Structural formula of ethane showing bond polarities

• Alkanes, therefore, do not react with polar reagents

  • They have no electron-deficient areas to attract nucleophiles

  • And also lack electron-rich areas to attract electrophiles

• Alkanes only react in combustion reactions and undergo substitution by radicals

Free-radical substitution of alkanes

• Alkanes can undergo free-radical substitution in which a hydrogen atom gets substituted by a halogen (chlorine/bromine)

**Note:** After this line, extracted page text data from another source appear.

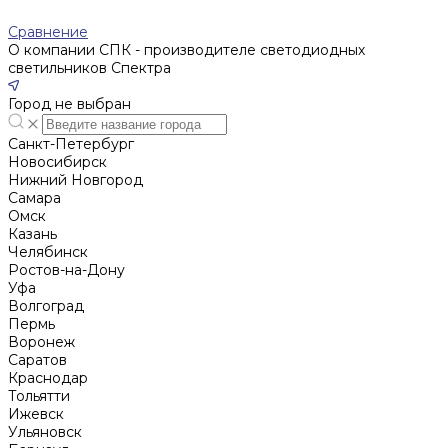
Сравнение
О компании СПК - производителе светодиодных
светильников Спектра
Город не выбран
Санкт-Петербург
Новосибирск
Нижний Новгород
Cамара
Омск
Казань
Челябинск
Ростов-на-Дону
Уфа
Волгоград
Пермь
Воронеж
Саратов
Краснодар
Тольятти
Ижевск
Ульяновск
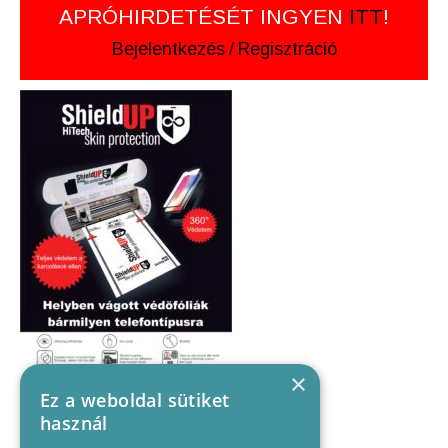
APRÓHIRDETÉSÉT INGYEN
ITT
!
Bejelentkezés
/
Regisztráció
×
Ez a weboldal sütiket
használ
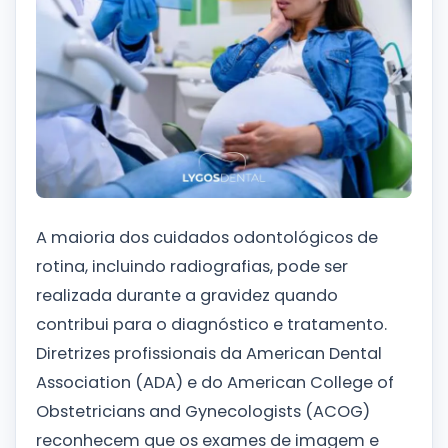
A maioria dos cuidados odontológicos de
rotina, incluindo radiografias, pode ser
realizada durante a gravidez quando
contribui para o diagnóstico e tratamento.
Diretrizes profissionais da American Dental
Association (ADA) e do American College of
Obstetricians and Gynecologists (ACOG)
reconhecem que os exames de imagem e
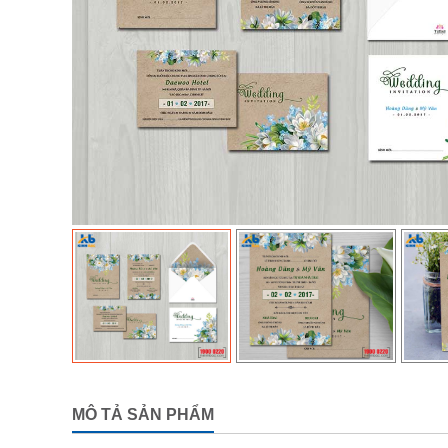
MÔ TẢ SẢN PHẨM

• Since alkanes are very unreactive, ultraviolet light (sunlight) is needed for this substitution reaction to occur

Proving that energy from UV light is required for radical reactions with halogens

• The free-radical substitution reaction consists of three steps

Initiation step

• In the initiation step, the halogen bond (Cl-Cl or Br-Br) is broken by UV energy to form two radicals

• The covalent Cl-Cl bond is broken by energy from the UV light

• Each atom takes one electron from the covalent bond

• This produces two radicals in a homolytic fission reaction

Cl–Cl 2Cl^•

• For more information about the initiation step, see our revision note about homolytic fission

Propagation step

• The halogen free radicals are very reactive and will attack the unreactive alkanes

• One of the methane C-H bond breaks homolytically to produce an alkyl radical

CH₄ + Cl^• → ^•CH₃ + HCl

• The alkyl radical can attack another chlorine molecule to form a halogenoalkane

• This also regenerates the chlorine free radical

^•CH₃ + Cl₂ → CH₃Cl + Cl^• 

• The regenerated chlorine free radical can then repeat the cycle

• For example, the chlorination of ethane is:

ethane + chlorine radical → ethyl radical + hydrogen chloride

CH₃CH₃ + Cl^• → ^•CH₂CH₃ + HCl

ethyl radical + chlorine molecule → chloroethane + regenerated chlorine radical

^•CH₂CH₃ + Cl₂ → CH₃CH₂Cl + Cl^•

• This reaction is not very suitable for preparing specific halogenoalkanes as a mixture of substitution products is formed

• If there is enough halogen present, all the hydrogens in the alkane will eventually get substituted

• For example, the chlorination of ethane could continue:

chloroethane + chlorine radical → radical + hydrogen chloride

CH₃CH₂Cl + Cl^• → ^•CH₂CH₂Cl + HCl

radical + chlorine molecule → 1,2-dichloroethane + regenerated chlorine radical

^•CH₂CH₂Cl + Cl₂ → CH₂Cl₂ + Cl^•

• This process can repeat until hexachloroethane, C₂Cl₆, is formed

Termination step

• The termination step is when the chain reaction terminates (stops) due to two free radicals reacting together and forming a single unreactive molecule

  • Multiple products are possible

• For example, the single substitution of ethane by chlorine can form: 

ethyl radical + chlorine radical → chloroethane

^•CH₂CH₃ + Cl^• → CH₃CH₂Cl

ethyl radical + ethyl radical → butane

^•CH₂CH₃ + ^•CH₂CH₃ → CH₃CH₂CH₂CH₃

chlorine radical + chlorine radical → chlorine molecule

Cl^• + Cl^• → Cl₂